→ **PROBLEM**: Transcribe, without any change, the line that includes "[1] Dinas Kesehatan" and all the lines that come after it in the material below.

→ **EXTRACTED ENTRIES**:
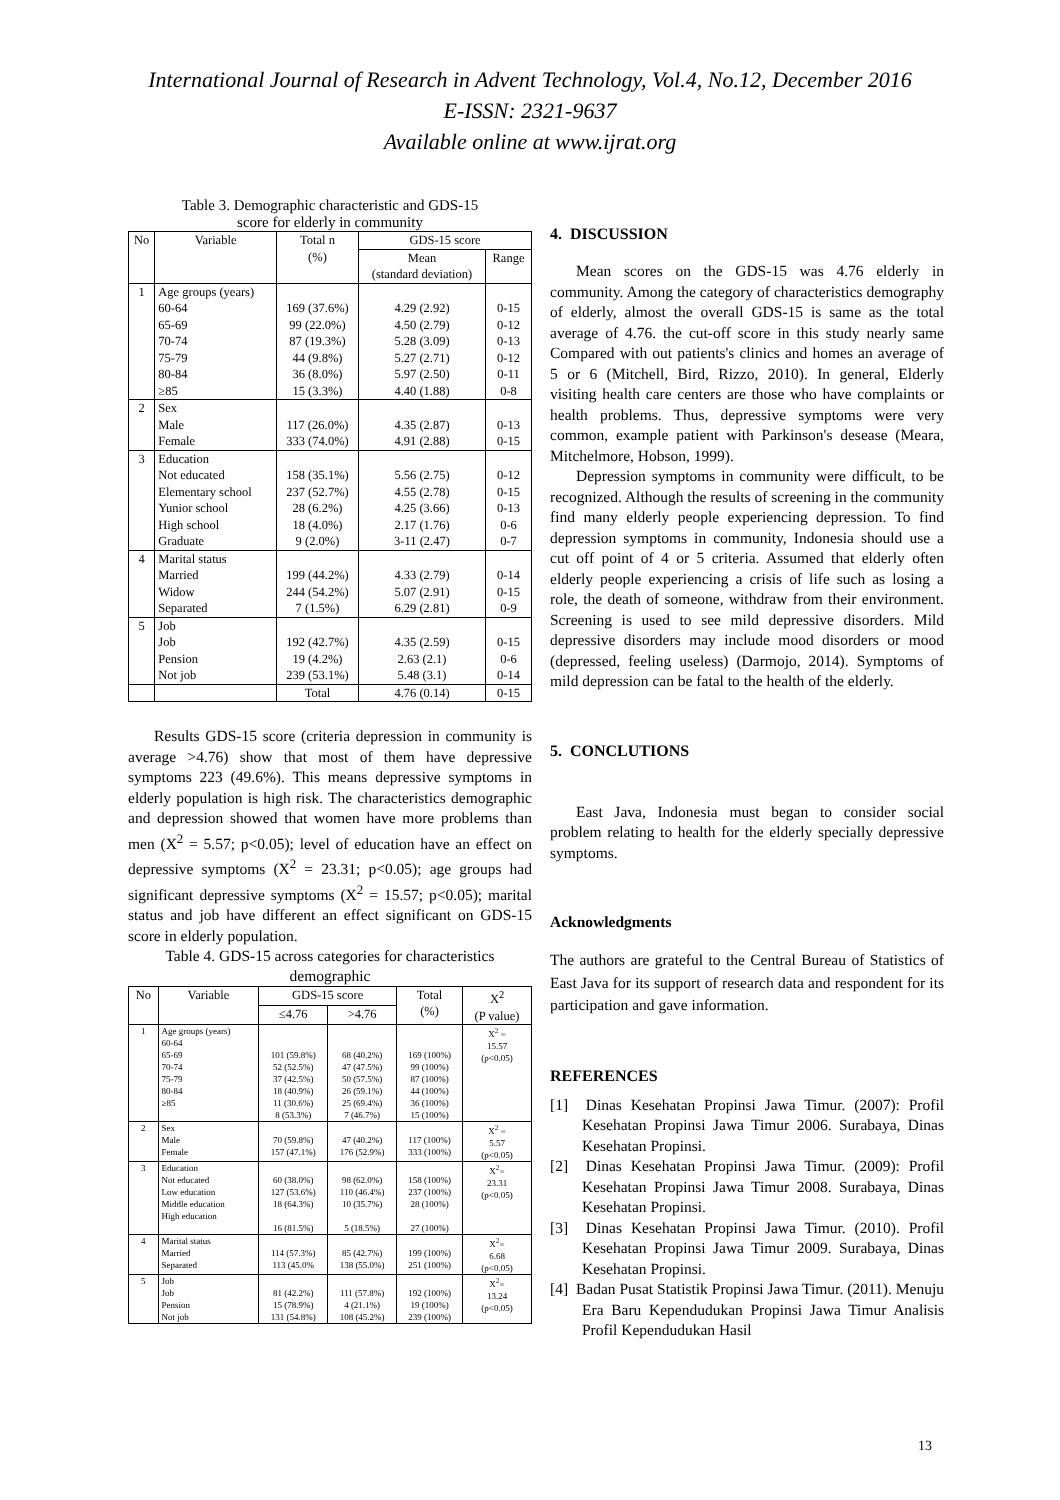International Journal of Research in Advent Technology, Vol.4, No.12, December 2016
E-ISSN: 2321-9637
Available online at www.ijrat.org
Table 3. Demographic characteristic and GDS-15
score for elderly in community
| No | Variable | Total n (%) | GDS-15 score | |
| --- | --- | --- | --- | --- |
| | | | Mean (standard deviation) | Range |
| 1 | Age groups (years) 60-64 65-69 70-74 75-79 80-84 ≥85 | 169 (37.6%) 99 (22.0%) 87 (19.3%) 44 (9.8%) 36 (8.0%) 15 (3.3%) | 4.29 (2.92) 4.50 (2.79) 5.28 (3.09) 5.27 (2.71) 5.97 (2.50) 4.40 (1.88) | 0-15 0-12 0-13 0-12 0-11 0-8 |
| 2 | Sex Male Female | 117 (26.0%) 333 (74.0%) | 4.35 (2.87) 4.91 (2.88) | 0-13 0-15 |
| 3 | Education Not educated Elementary school Yunior school High school Graduate | 158 (35.1%) 237 (52.7%) 28 (6.2%) 18 (4.0%) 9 (2.0%) | 5.56 (2.75) 4.55 (2.78) 4.25 (3.66) 2.17 (1.76) 3-11 (2.47) | 0-12 0-15 0-13 0-6 0-7 |
| 4 | Marital status Married Widow Separated | 199 (44.2%) 244 (54.2%) 7 (1.5%) | 4.33 (2.79) 5.07 (2.91) 6.29 (2.81) | 0-14 0-15 0-9 |
| 5 | Job Job Pension Not job | 192 (42.7%) 19 (4.2%) 239 (53.1%) | 4.35 (2.59) 2.63 (2.1) 5.48 (3.1) | 0-15 0-6 0-14 |
| | | Total | 4.76 (0.14) | 0-15 |
Results GDS-15 score (criteria depression in community is average >4.76) show that most of them have depressive symptoms 223 (49.6%). This means depressive symptoms in elderly population is high risk. The characteristics demographic and depression showed that women have more problems than men (X<sup>2</sup> = 5.57; p<0.05); level of education have an effect on depressive symptoms (X<sup>2</sup> = 23.31; p<0.05); age groups had significant depressive symptoms (X<sup>2</sup> = 15.57; p<0.05); marital status and job have different an effect significant on GDS-15 score in elderly population.
Table 4. GDS-15 across categories for characteristics demographic
| No | Variable | GDS-15 score | | Total (%) | X<sup>2</sup> (P value) |
| --- | --- | --- | --- | --- | --- |
| | | ≤4.76 | >4.76 | | |
| 1 | Age groups (years) 60-64 65-69 70-74 75-79 80-84 ≥85 | 101 (59.8%) 52 (52.5%) 37 (42.5%) 18 (40.9%) 11 (30.6%) 8 (53.3%) | 68 (40.2%) 47 (47.5%) 50 (57.5%) 26 (59.1%) 25 (69.4%) 7 (46.7%) | 169 (100%) 99 (100%) 87 (100%) 44 (100%) 36 (100%) 15 (100%) | X<sup>2</sup> = 15.57 (p<0.05) |
| 2 | Sex Male Female | 70 (59.8%) 157 (47.1%) | 47 (40.2%) 176 (52.9%) | 117 (100%) 333 (100%) | X<sup>2</sup> = 5.57 (p<0.05) |
| 3 | Education Not educated Low education Middle education High education | 60 (38.0%) 127 (53.6%) 18 (64.3%) 16 (81.5%) | 98 (62.0%) 110 (46.4%) 10 (35.7%) 5 (18.5%) | 158 (100%) 237 (100%) 28 (100%) 27 (100%) | X<sup>2</sup>= 23.31 (p<0.05) |
| 4 | Marital status Married Separated | 114 (57.3%) 113 (45.0% | 85 (42.7%) 138 (55.0%) | 199 (100%) 251 (100%) | X<sup>2</sup>= 6.68 (p<0.05) |
| 5 | Job Job Pension Not job | 81 (42.2%) 15 (78.9%) 131 (54.8%) | 111 (57.8%) 4 (21.1%) 108 (45.2%) | 192 (100%) 19 (100%) 239 (100%) | X<sup>2</sup>= 13.24 (p<0.05) |
4. DISCUSSION
Mean scores on the GDS-15 was 4.76 elderly in community. Among the category of characteristics demography of elderly, almost the overall GDS-15 is same as the total average of 4.76. the cut-off score in this study nearly same Compared with out patients's clinics and homes an average of 5 or 6 (Mitchell, Bird, Rizzo, 2010). In general, Elderly visiting health care centers are those who have complaints or health problems. Thus, depressive symptoms were very common, example patient with Parkinson's desease (Meara, Mitchelmore, Hobson, 1999).
Depression symptoms in community were difficult, to be recognized. Although the results of screening in the community find many elderly people experiencing depression. To find depression symptoms in community, Indonesia should use a cut off point of 4 or 5 criteria. Assumed that elderly often elderly people experiencing a crisis of life such as losing a role, the death of someone, withdraw from their environment. Screening is used to see mild depressive disorders. Mild depressive disorders may include mood disorders or mood (depressed, feeling useless) (Darmojo, 2014). Symptoms of mild depression can be fatal to the health of the elderly.
5. CONCLUTIONS
East Java, Indonesia must began to consider social problem relating to health for the elderly specially depressive symptoms.
Acknowledgments
The authors are grateful to the Central Bureau of Statistics of East Java for its support of research data and respondent for its participation and gave information.
REFERENCES
[1] Dinas Kesehatan Propinsi Jawa Timur. (2007): Profil Kesehatan Propinsi Jawa Timur 2006. Surabaya, Dinas Kesehatan Propinsi.
[2] Dinas Kesehatan Propinsi Jawa Timur. (2009): Profil Kesehatan Propinsi Jawa Timur 2008. Surabaya, Dinas Kesehatan Propinsi.
[3] Dinas Kesehatan Propinsi Jawa Timur. (2010). Profil Kesehatan Propinsi Jawa Timur 2009. Surabaya, Dinas Kesehatan Propinsi.
[4] Badan Pusat Statistik Propinsi Jawa Timur. (2011). Menuju Era Baru Kependudukan Propinsi Jawa Timur Analisis Profil Kependudukan Hasil
13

→ **YOUR RESPONSE**:
[1] Dinas Kesehatan Propinsi Jawa Timur. (2007): Profil Kesehatan Propinsi Jawa Timur 2006. Surabaya, Dinas Kesehatan Propinsi.
[2] Dinas Kesehatan Propinsi Jawa Timur. (2009): Profil Kesehatan Propinsi Jawa Timur 2008. Surabaya, Dinas Kesehatan Propinsi.
[3] Dinas Kesehatan Propinsi Jawa Timur. (2010). Profil Kesehatan Propinsi Jawa Timur 2009. Surabaya, Dinas Kesehatan Propinsi.
[4] Badan Pusat Statistik Propinsi Jawa Timur. (2011). Menuju Era Baru Kependudukan Propinsi Jawa Timur Analisis Profil Kependudukan Hasil
13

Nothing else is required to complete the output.